# PTC "Hog Island" Streetcar Rebuilt from LGB New Orleans Car



## FHER_operator (Sep 7, 2012)

Hi all, it's sure been a while. After Large-Scale took a back seat to other priorities for a while, opportunity knocked and I'm roaring back into the hobby. This project has been the kickoff for me:
 Technically, it's modeled after a Philadelphia Transit Co. SKOM (Suburban K-controller One Man) class streetcar, one of the designs often called Hog Island cars for the shipyard they were built to serve. I chose to model 5001 because, had it not burned in a 1975 carbarn fire, it might well be in a museum today (it had already survived all but one of its sisters, later lost in an arson, by about 20 years).
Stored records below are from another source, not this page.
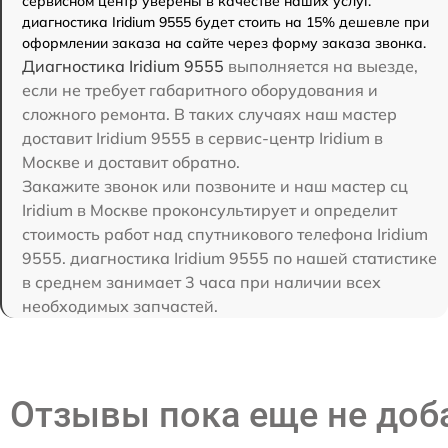
сервисном центр уверены в качестве наших услуг.
диагностика Iridium 9555 будет стоить на 15% дешевле при
оформлении заказа на сайте через форму заказа звонка.
Диагностика Iridium 9555
выполняется на выезде,
если не требует габаритного оборудования и
сложного ремонта. В таких случаях наш мастер
доставит Iridium 9555 в сервис-центр Iridium в
Москве и доставит обратно.
Закажите звонок или позвоните и наш мастер сц
Iridium в Москве проконсультирует и определит
стоимость работ над спутникового телефона Iridium
9555. диагностика Iridium 9555 по нашей статистике
в среднем занимает 3 часа при наличии всех
необходимых запчастей.
Отзывы пока еще не до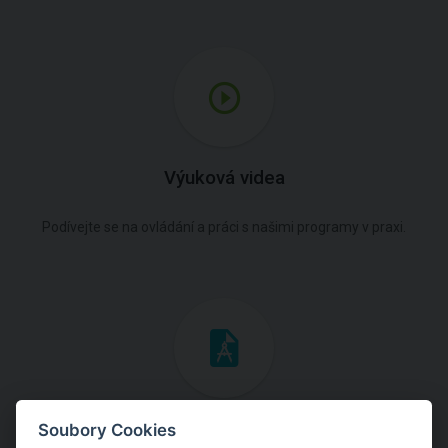
Výuková videa
Podívejte se na ovládání a práci s našimi programy v praxi.
Inženýrské manuály
Soubory Cookies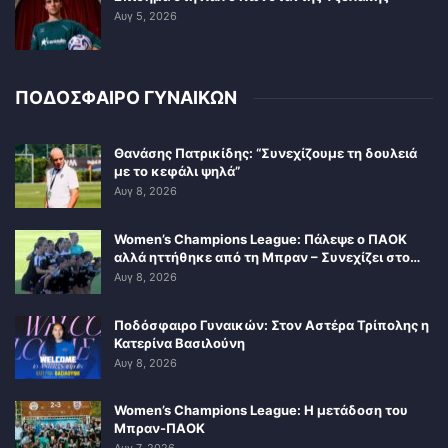
Αυγ 5, 2026
ΠΟΔΟΣΦΑΙΡΟ ΓΥΝΑΙΚΩΝ
Θανάσης Πατρικίδης: “Συνεχίζουμε τη δουλειά
με το κεφάλι ψηλά”
Αυγ 8, 2026
Women’s Champions League: Πάλεψε ο ΠΑΟΚ
αλλά ηττήθηκε από τη Μπραν – Συνεχίζει στο…
Αυγ 8, 2026
Ποδόσφαιρο Γυναικών: Στον Αστέρα Τρίπολης η
Κατερίνα Βασιλούνη
Αυγ 8, 2026
Women’s Champions League: Η μετάδοση του
Μπραν-ΠΑΟΚ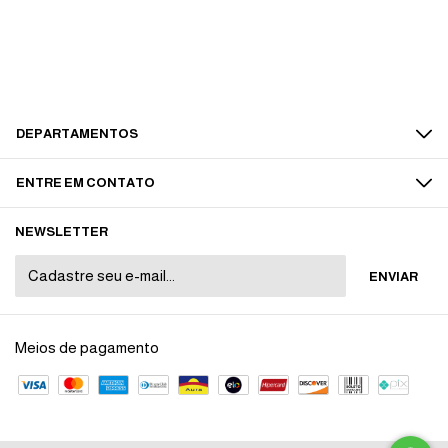
DEPARTAMENTOS
ENTRE EM CONTATO
NEWSLETTER
Meios de pagamento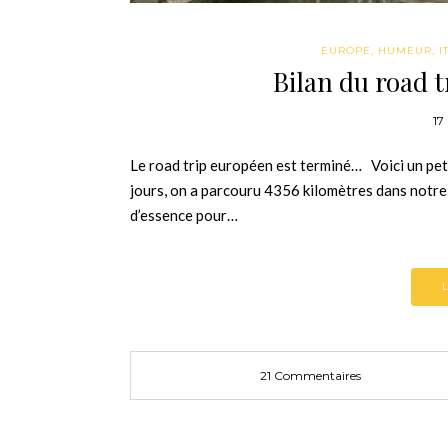
EUROPE
,
HUMEUR
,
I
Bilan du road 
17
Le road trip européen est terminé… Voici un pet
jours, on a parcouru 4356 kilomètres dans notre 
d’essence pour…
21 Commentaires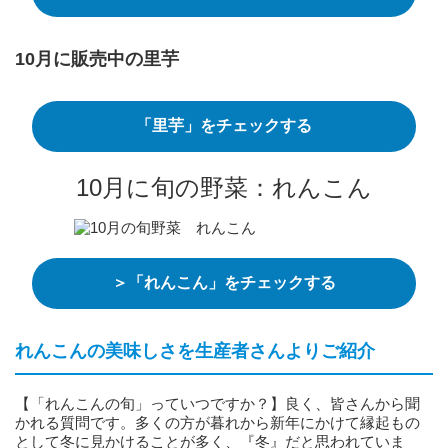
10月に販売中の里芋
「里芋」をチェックする
10月に旬の野菜：れんこん
＞「れんこん」をチェックする
れんこんの美味しさを生産者さんよりご紹介
【「れんこんの旬」っていつですか？】良く、皆さんから聞
かれる質問です。多くの方が暮れから新年にかけて縁起もの
として冬に見かけることが多く、『冬』だと思われていま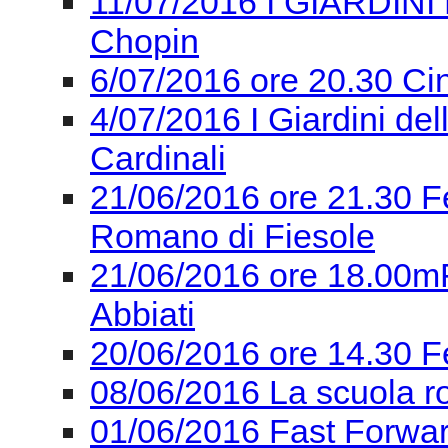
11/07/2016 I GIARDINI 
Chopin
6/07/2016 ore 20.30 Ci
4/07/2016 I Giardini de
Cardinali
21/06/2016 ore 21.30 F
Romano di Fiesole
21/06/2016 ore 18.00mF
Abbiati
20/06/2016 ore 14.30 F
08/06/2016 La scuola r
01/06/2016 Fast Forward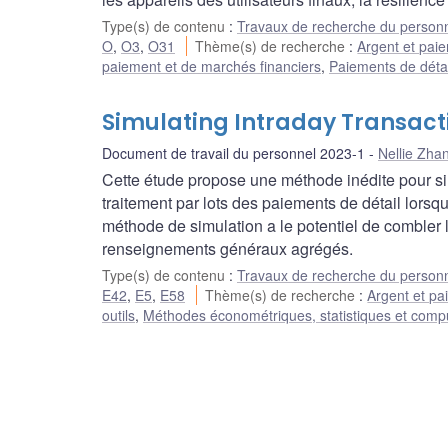
Type(s) de contenu
:
Travaux de recherche du person
O
,
O3
,
O31
Thème(s) de recherche
:
Argent et pai
paiement et de marchés financiers
,
Paiements de détai
Simulating Intraday Transact
Document de travail du personnel 2023-1
Nellie Zha
Cette étude propose une méthode inédite pour si
traitement par lots des paiements de détail lorsqu
méthode de simulation a le potentiel de comble
renseignements généraux agrégés.
Type(s) de contenu
:
Travaux de recherche du person
E42
,
E5
,
E58
Thème(s) de recherche
:
Argent et p
outils
,
Méthodes économétriques, statistiques et compu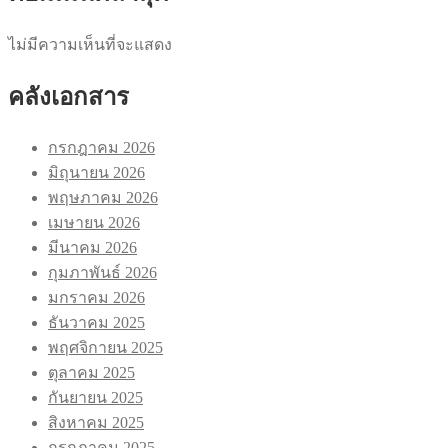
ไม่มีความเห็นที่จะแสดง
คลังเอกสาร
กรกฎาคม 2026
มิถุนายน 2026
พฤษภาคม 2026
เมษายน 2026
มีนาคม 2026
กุมภาพันธ์ 2026
มกราคม 2026
ธันวาคม 2025
พฤศจิกายน 2025
ตุลาคม 2025
กันยายน 2025
สิงหาคม 2025
กรกฎาคม 2025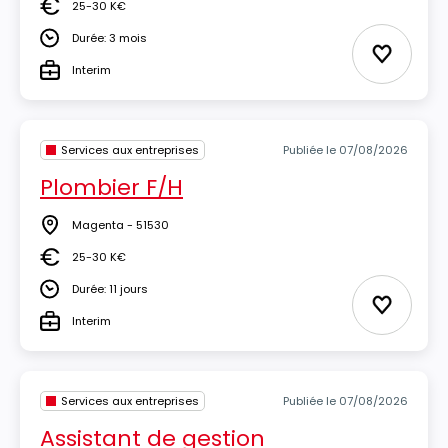
25-30 K€
Salaire
Durée: 3 mois
Durée
Ajouter 
Interim
Type
Services aux entreprises
Publiée le 07/08/2026
Plombier F/H
Magenta - 51530
Lieu
25-30 K€
Salaire
Durée: 11 jours
Durée
Ajouter 
Interim
Type
Services aux entreprises
Publiée le 07/08/2026
Assistant de gestion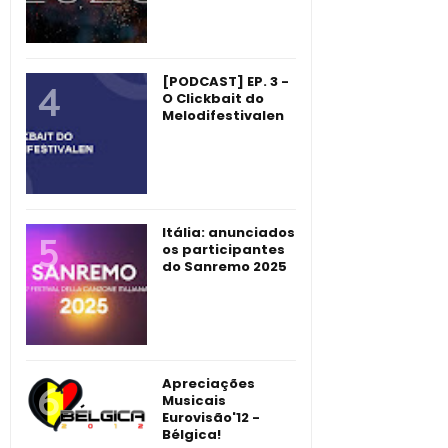
[PODCAST] EP. 3 -
O Clickbait do
Melodifestivalen
Itália: anunciados
os participantes
do Sanremo 2025
Apreciações
Musicais
Eurovisão'12 -
Bélgica!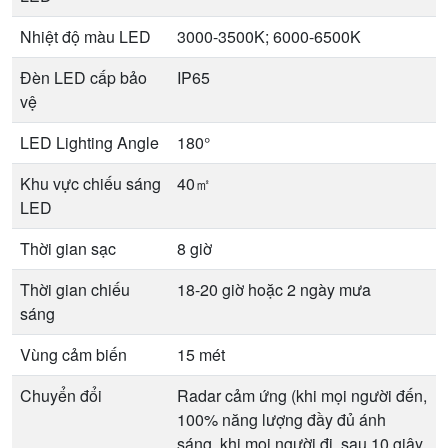
Nhiệt độ màu LED
3000-3500K; 6000-6500K
Đèn LED cấp bảo
IP65
vệ
LED Lighting Angle
180°
Khu vực chiếu sáng
40㎡
LED
Thời gian sạc
8 giờ
Thời gian chiếu
18-20 giờ hoặc 2 ngày mưa
sáng
Vùng cảm biến
15 mét
Chuyển đổi
Radar cảm ứng (khi mọi người đến,
100% năng lượng đầy đủ ánh
sáng, khi mọi người đi, sau 10 giây,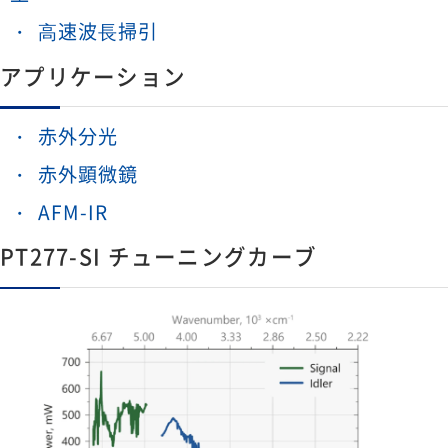
⾼速波⻑掃引
アプリケーション
赤外分光
赤外顕微鏡
AFM-IR
PT277-SI チューニングカーブ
 The car still needs work, like rope on the trolley poles, stop lights, and window guards. But it's close.

 The rebuild could hardly have been simpler: I masked and sprayed the car with green, leaving all other colors as they were. Except for the maroon, which I brush painted. The basic NY Third Avenue Railways scheme the previous owner had applied left me with perfectly good cream color on the windows. After printing out destination signs, numbers, and emblems on photo paper, I simply glued them on and revised the end windows. That's all, and it's close enough for me.

 One last shot, of a fantrip Philly transit fans can only wish for... a "Hog" and a Birney, out in the suburbs where they both once roamed.

For some Hog Island car prototype photos, see here:
http://www.ectma.org/hogisland.html 

Thanks for looking and happy modeling!

-Steven


----------



## pete (Jan 2, 2008)

You have done a good job. I liked the picture of them running in the wooded area.


----------



## HampshireCountyNarrowGage (Apr 4, 2012)

And you gave it my name. I am honored...... Oh wait, that's the town. 

Great looking car!


----------